▸ Pasaje del documento

....

Es lunes. Algo de pereza. La ilusión de leer el artículo que espero cada semana. Es bueno empezar la semana con esta abrigadora rutina. Recuerdo a mi querida amiga Virginia Vílchez y leo la agenda que puntualmente publica cada semana. Tiene una queda y solitaria perseverancia. Hace dos años que tomamos un cafecito, tejimos mil proyectos y, como siempre, no volví. Tanto ruido de todas partes. Una canción resiste el bullicio de esta mañana. Arturo Cavero interpretando Cada domingo a las doce. Lo recuerdo comprando libros en una feria universitaria. Conversamos un rato. Compró uno de los míos al ver mi fotografía. Le agradecí el gesto y haberme ayudado en días anteriores cuando mi habitual torpeza provocó un verdadero estropicio de cajas de libros en el piso. Talento, sentimiento, nobleza y caballerosidad. Así vivirá en mi memoria.
A continuación, les presento un artículo que expresa lo que quería decir. De modo que los libro de mis balbuceos y comparto con ustedes la precisa nota de Alonso Cueto.

....

▸ Datos mostrados
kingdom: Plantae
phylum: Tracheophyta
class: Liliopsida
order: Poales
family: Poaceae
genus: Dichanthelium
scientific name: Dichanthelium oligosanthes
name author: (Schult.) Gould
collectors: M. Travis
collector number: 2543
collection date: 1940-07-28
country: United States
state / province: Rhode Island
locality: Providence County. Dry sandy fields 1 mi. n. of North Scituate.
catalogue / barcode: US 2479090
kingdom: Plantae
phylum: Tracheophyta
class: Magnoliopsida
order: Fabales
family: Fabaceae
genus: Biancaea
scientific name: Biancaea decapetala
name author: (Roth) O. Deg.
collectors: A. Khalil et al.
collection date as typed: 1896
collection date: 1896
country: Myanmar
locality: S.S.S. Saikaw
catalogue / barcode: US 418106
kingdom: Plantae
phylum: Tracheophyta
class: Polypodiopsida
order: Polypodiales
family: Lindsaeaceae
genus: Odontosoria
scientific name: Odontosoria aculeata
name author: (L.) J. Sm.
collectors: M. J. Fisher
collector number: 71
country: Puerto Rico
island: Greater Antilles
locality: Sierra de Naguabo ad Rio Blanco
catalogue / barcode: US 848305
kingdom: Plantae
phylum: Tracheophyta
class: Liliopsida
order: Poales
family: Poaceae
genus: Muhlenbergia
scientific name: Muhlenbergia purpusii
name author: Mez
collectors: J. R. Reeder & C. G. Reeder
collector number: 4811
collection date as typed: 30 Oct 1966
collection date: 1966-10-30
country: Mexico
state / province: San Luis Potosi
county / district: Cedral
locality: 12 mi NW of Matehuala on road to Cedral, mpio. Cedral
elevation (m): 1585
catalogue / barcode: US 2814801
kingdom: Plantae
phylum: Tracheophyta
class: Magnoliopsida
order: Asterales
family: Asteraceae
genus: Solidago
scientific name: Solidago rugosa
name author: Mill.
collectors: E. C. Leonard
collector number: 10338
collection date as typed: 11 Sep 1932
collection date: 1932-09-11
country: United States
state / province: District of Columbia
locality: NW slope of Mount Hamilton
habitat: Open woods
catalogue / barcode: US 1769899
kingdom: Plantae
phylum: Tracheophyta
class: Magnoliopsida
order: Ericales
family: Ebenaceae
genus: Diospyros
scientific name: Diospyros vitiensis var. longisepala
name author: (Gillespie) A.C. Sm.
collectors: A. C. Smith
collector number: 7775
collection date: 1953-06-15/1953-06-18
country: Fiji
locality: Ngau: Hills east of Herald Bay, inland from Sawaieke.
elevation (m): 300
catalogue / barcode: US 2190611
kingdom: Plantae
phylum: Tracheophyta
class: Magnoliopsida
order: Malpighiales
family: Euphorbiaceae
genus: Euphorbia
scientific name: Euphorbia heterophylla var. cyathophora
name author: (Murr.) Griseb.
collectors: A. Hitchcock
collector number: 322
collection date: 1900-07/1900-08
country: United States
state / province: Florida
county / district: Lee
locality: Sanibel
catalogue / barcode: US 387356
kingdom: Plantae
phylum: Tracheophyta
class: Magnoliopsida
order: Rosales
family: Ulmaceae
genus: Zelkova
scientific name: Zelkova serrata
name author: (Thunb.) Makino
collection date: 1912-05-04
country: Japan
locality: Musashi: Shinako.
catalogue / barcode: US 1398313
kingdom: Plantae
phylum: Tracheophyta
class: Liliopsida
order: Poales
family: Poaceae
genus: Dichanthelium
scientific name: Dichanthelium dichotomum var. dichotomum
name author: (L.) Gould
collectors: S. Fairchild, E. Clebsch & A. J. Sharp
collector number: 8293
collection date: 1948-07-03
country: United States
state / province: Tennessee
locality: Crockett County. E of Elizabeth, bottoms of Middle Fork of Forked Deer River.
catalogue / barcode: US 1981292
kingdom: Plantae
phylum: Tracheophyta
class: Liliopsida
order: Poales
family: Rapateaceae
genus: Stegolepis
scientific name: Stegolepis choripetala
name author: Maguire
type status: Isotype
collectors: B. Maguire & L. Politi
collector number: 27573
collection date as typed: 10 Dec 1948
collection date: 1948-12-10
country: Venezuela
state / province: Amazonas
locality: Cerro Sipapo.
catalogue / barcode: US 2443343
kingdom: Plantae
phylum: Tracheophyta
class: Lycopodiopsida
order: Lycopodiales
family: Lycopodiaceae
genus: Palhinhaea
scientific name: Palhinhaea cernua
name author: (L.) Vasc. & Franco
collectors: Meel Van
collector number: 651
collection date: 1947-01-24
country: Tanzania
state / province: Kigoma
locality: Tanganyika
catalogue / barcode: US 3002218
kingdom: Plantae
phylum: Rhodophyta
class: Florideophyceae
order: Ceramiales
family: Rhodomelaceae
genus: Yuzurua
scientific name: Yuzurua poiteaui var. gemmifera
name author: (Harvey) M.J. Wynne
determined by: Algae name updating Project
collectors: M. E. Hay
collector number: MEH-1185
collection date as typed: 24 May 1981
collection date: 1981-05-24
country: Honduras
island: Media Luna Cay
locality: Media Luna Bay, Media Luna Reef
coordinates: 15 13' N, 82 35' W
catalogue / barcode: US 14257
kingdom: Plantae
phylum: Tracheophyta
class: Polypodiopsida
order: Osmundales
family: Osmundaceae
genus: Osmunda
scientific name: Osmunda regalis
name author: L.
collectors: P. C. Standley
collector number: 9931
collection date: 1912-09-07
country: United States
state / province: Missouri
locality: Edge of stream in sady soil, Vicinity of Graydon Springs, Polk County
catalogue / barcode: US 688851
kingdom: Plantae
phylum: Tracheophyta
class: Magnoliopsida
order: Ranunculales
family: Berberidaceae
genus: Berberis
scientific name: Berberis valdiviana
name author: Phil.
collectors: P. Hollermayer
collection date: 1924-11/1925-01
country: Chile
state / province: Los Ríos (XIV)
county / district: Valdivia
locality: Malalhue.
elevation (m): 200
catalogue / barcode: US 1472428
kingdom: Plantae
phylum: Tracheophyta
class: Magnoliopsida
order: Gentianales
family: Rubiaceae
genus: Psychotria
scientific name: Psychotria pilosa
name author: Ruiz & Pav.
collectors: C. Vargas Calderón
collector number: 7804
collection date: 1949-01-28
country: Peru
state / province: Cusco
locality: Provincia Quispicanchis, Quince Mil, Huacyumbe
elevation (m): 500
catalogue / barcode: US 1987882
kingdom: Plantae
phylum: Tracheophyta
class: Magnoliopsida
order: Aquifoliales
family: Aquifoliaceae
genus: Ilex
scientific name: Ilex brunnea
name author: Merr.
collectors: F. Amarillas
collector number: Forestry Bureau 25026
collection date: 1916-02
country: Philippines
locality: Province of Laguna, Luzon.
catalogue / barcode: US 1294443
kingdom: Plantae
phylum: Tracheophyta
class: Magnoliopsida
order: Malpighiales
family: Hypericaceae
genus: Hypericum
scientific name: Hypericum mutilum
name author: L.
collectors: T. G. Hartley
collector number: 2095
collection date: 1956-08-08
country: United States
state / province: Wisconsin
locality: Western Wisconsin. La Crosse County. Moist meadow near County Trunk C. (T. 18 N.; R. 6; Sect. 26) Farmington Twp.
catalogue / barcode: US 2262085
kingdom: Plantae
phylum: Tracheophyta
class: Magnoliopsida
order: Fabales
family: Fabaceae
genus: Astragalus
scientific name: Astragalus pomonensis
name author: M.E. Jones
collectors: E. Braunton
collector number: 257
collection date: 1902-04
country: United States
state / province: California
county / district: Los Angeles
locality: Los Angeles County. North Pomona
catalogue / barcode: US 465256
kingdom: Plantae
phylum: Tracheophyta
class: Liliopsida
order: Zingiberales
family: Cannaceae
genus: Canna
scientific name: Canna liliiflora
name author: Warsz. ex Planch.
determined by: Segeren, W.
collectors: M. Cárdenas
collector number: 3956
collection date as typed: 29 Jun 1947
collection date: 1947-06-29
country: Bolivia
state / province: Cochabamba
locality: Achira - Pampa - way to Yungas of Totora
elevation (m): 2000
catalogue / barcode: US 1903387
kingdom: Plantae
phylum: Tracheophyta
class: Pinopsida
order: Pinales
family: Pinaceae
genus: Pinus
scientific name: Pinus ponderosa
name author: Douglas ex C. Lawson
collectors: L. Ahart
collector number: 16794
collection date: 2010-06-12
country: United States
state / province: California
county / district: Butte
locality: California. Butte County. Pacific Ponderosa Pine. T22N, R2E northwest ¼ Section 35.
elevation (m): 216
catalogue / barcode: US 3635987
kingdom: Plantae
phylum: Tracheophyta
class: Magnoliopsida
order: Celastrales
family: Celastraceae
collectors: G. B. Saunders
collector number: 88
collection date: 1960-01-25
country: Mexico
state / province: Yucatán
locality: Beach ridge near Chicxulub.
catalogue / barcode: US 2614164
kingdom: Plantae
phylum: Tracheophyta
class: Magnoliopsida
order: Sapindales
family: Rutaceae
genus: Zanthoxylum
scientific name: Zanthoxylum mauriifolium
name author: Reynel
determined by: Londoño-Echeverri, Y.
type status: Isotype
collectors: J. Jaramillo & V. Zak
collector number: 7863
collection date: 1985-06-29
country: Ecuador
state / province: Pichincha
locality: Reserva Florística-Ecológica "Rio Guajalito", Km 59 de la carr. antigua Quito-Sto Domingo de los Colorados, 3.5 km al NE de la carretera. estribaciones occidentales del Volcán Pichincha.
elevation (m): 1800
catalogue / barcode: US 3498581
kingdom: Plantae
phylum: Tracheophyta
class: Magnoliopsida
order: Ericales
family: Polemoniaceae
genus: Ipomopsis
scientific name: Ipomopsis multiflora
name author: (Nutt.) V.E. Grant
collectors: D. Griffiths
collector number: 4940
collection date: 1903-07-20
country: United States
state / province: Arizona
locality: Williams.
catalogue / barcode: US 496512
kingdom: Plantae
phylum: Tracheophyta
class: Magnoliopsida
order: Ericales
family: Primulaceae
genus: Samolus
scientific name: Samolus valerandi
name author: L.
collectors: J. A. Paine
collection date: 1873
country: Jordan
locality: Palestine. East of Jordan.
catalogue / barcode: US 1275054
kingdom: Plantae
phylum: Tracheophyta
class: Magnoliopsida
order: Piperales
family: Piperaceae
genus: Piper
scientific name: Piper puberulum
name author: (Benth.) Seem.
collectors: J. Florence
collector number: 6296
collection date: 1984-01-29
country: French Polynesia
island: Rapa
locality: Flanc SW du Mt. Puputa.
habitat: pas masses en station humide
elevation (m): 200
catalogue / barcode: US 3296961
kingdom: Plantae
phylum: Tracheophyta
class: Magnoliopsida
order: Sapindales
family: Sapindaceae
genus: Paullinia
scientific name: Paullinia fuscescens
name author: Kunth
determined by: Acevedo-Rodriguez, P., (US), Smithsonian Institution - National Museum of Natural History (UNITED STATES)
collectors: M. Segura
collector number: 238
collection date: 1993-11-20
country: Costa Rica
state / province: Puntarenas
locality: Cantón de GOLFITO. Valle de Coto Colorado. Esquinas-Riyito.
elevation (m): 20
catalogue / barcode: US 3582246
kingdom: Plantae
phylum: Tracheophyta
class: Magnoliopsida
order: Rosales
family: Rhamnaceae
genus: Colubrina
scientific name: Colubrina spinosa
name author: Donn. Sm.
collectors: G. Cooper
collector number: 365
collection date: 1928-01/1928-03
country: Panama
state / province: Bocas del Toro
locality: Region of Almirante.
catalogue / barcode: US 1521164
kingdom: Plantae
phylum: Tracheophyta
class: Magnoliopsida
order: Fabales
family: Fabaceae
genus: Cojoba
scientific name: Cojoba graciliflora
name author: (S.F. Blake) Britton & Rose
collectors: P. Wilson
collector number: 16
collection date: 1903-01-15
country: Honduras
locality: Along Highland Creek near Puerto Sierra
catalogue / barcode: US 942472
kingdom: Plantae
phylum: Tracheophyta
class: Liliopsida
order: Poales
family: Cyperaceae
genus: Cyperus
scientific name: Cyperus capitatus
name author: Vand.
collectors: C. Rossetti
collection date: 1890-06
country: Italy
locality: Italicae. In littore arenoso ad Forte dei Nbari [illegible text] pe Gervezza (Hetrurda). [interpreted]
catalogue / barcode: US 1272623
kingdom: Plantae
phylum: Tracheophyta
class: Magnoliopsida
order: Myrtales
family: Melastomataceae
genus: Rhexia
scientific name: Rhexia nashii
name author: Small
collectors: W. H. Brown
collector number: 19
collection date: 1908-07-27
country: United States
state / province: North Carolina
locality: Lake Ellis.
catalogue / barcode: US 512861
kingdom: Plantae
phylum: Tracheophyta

....

▸ Instrucciones de tareas
1. Explica por qué, según el pasaje del documento, quien escribe comparte con los lectores la nota de Alonso Cueto.
2. Transcribe del pasaje del documento la parte que comienza con las palabras que incluyen "A continuación, les" y concluye con "de Alonso Cueto.".

▸ Respuestas de actividades
1. Quien escribe la comparte porque esa nota expresa lo que quería decir. Así libra a los lectores de sus balbuceos y les ofrece la precisa nota de Alonso Cueto.

2.
A continuación, les presento un artículo que expresa lo que quería decir. De modo que los libro de mis balbuceos y comparto con ustedes la precisa nota de Alonso Cueto.